À bien y regarder, tous mes amis, relations autour de moi, sont des voyous, susceptibles d’aller très prochainement en prison. Pour certains d’ailleurs, ce ne sera pas  la première fois, notamment Jean-Charles W, renommé pour ses cambriolages de châteaux, notoire en tout cas pour la brigade du grand banditisme.

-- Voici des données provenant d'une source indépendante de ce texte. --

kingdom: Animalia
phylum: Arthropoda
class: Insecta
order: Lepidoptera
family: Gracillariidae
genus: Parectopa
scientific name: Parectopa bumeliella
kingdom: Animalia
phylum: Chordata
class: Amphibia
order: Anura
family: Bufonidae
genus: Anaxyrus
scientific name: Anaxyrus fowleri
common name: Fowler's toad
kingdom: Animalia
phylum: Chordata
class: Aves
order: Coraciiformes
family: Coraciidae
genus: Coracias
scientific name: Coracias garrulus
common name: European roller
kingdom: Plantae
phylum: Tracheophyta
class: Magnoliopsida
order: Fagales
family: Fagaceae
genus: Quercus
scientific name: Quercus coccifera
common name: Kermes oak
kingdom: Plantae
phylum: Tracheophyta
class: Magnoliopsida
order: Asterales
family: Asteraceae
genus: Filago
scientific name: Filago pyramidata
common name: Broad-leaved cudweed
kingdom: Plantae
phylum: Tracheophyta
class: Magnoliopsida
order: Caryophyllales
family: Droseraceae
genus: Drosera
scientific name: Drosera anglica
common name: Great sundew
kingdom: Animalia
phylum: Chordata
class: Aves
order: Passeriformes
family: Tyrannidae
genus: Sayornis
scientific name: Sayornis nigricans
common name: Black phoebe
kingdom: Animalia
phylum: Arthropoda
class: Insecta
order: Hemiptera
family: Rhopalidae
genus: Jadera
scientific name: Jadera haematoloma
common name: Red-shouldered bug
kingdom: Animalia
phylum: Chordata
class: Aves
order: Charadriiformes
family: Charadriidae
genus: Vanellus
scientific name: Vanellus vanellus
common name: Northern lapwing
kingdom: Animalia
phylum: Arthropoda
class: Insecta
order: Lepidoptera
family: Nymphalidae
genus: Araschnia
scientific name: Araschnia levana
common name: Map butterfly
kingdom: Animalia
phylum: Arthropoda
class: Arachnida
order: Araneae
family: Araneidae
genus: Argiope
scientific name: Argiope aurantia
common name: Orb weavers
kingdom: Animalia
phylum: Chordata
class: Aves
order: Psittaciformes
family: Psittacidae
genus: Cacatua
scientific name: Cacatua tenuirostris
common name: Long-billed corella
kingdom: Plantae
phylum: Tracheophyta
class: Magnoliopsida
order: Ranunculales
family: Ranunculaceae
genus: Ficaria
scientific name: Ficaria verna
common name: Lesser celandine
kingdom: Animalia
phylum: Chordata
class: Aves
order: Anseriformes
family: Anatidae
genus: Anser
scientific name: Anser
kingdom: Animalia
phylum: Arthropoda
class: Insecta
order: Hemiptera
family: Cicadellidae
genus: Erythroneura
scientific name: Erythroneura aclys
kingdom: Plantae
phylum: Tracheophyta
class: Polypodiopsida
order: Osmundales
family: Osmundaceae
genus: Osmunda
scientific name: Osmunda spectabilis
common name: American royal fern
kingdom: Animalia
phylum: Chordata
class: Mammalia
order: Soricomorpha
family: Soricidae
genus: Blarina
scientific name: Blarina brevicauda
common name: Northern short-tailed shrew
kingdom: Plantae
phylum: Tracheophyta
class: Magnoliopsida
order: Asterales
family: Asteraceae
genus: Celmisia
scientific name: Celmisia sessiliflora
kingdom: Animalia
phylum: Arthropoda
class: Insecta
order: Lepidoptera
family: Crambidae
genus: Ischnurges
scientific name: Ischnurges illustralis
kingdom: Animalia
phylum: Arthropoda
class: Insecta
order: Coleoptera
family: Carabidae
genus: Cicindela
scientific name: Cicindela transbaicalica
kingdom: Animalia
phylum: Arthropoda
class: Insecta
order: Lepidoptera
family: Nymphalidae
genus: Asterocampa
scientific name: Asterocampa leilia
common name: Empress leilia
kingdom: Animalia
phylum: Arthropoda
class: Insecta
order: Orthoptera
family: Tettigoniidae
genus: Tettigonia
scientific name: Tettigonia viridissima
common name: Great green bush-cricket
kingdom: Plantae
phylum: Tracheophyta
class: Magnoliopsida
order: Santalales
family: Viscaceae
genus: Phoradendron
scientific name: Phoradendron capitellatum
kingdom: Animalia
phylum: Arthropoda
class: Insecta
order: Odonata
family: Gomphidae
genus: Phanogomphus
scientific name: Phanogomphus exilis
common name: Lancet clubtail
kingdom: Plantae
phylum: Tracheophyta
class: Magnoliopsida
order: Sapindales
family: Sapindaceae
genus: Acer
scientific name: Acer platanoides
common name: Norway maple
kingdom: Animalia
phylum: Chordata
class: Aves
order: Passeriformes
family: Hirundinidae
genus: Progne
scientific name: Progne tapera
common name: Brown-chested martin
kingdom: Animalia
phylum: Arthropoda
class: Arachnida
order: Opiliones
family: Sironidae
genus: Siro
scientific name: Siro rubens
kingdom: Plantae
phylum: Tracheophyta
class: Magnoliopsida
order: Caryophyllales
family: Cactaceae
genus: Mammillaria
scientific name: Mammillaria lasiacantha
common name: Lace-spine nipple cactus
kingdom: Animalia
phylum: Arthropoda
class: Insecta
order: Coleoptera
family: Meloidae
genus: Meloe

Je fréquente  des bars ou l’honnête travailleur n’à pas ses entrées et je ne fais plus parti des visages inconnus  dans le milieu, tout au moins dans celui des artisans du mitan.
Je ne parle pas du nombre de mes gardes à vue à la police, sans jamais être condamné cependant, sinon une fois ou deux à du sursis. Bref, je suis dans un virage de ma vie.
Dans ma vie privée, j’ai l’impression que tout ce que je touche se brise entre mes mains.
Tous ceux que j’aime finissent par me fuir ou disparaître. Je finis par avoir peur de m’attacher, je désespère dans l’avenir d’une vie de famille pour moi, me demande même pourquoi je suis né!
Je suis  un bon à rien, capable de rien de bon, et je n’arrive pas à lutter contre cette nature, ma nature immorale, libertine, anarchique.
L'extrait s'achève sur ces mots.